I'm so much amazed to learn that.

You may know, such message came from Microsoft Outlook Express 5.0. Once
again I learned that MS is that irresponsible for the technology
society. Or it's their trick again to dominate this kind of software.
They've done it in browser - some bad imcompatibilty make people think
netscape crippled. They've also tried to do it to java but were stopped.

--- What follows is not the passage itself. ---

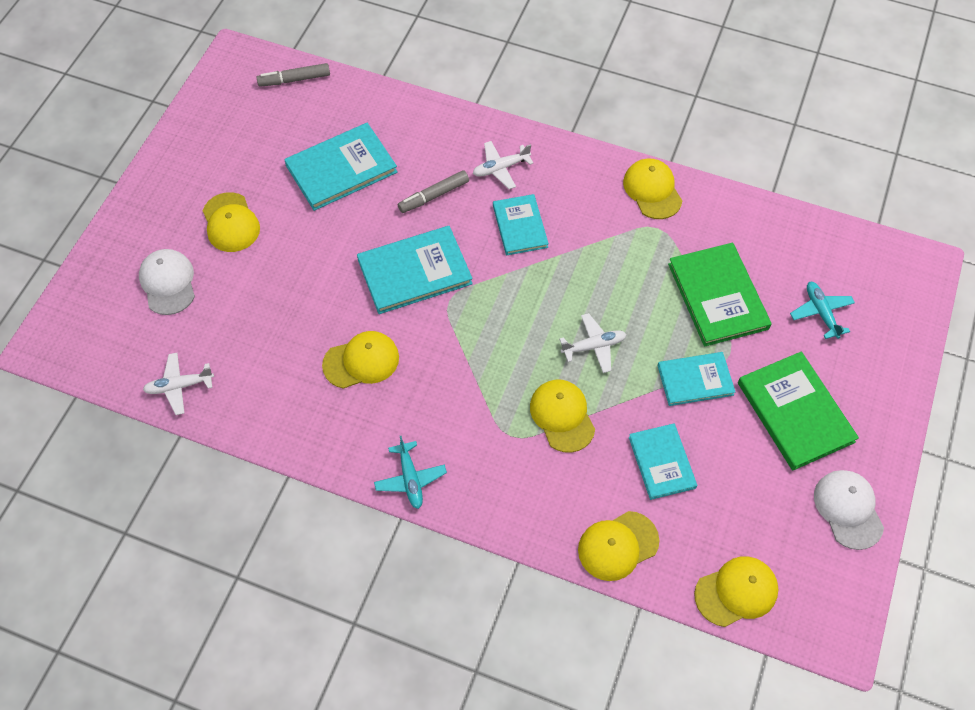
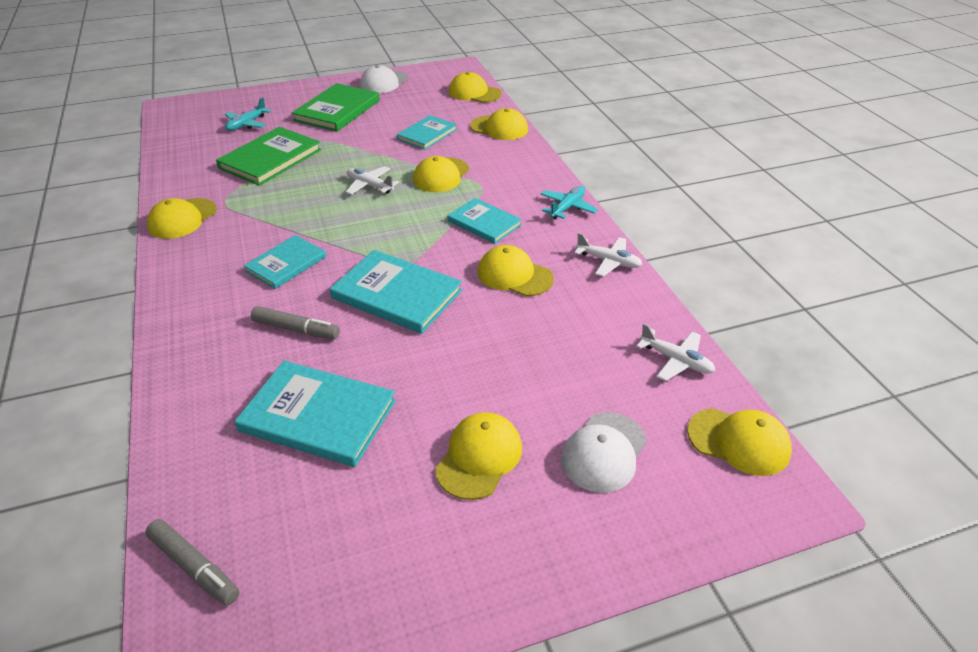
camera: 130 degrees left, 20 degrees down
(96, 357) = (739, 441): none -> yellow cap
(500, 168) = (222, 306): white plane -> white plane (608, 261)
(695, 380) = (352, 144): turquoise book -> turquoise book (484, 223)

I respect those people that are willing to follow standards - it's them
making our life easier, not M$. :-)

best regards,
charlie

On Sat, Feb 09, 2002 at 07:53:01AM +0100, Byrial Jensen wrote:
> On Sat, Feb 09, 2002 at 09:40:16 +0800, Charles Jie wrote:
>
> > But I found mutt doesn't decode them if such encoding happens at
> > attachment.
> >
> >     Content-Type: image/gif;
> >     name="=?big5?B?pN+4Zy5naWY=?="
> >     Content-Transfer-Encoding: base64
> >     Content-Disposition: attachment;
> >     filename="=?big5?B?pN+4Zy5naWY=?="
>
> Right. These parameters may not ne encoded this way according to
> RFC 2047, and Mutt won't decode them by default.
>
> It should help to set the "rfc2047_parameters" configuration
> variable.
>
> > I did experiments and sent me a file in attachment with Chinese
> > filename. Mutt displays OK. But it uses a different and strange
> > encoding:
> >
> >     ontent-Type: text/html; charset=big5
> >     Content-Disposition: attachment;
> >     
>filename*=big5''%A6p%A6%F3%BF%EF%A4%40%B1i%A6n%A7%C9%AD%DD%BD%CD%BA%CE%AB%BA%2Ehtm
> >     Content-Transfer-Encoding: 8bit
> >
> > What's the matter?
>
> This is the right way to be it: encoding as specified in RFC 2231.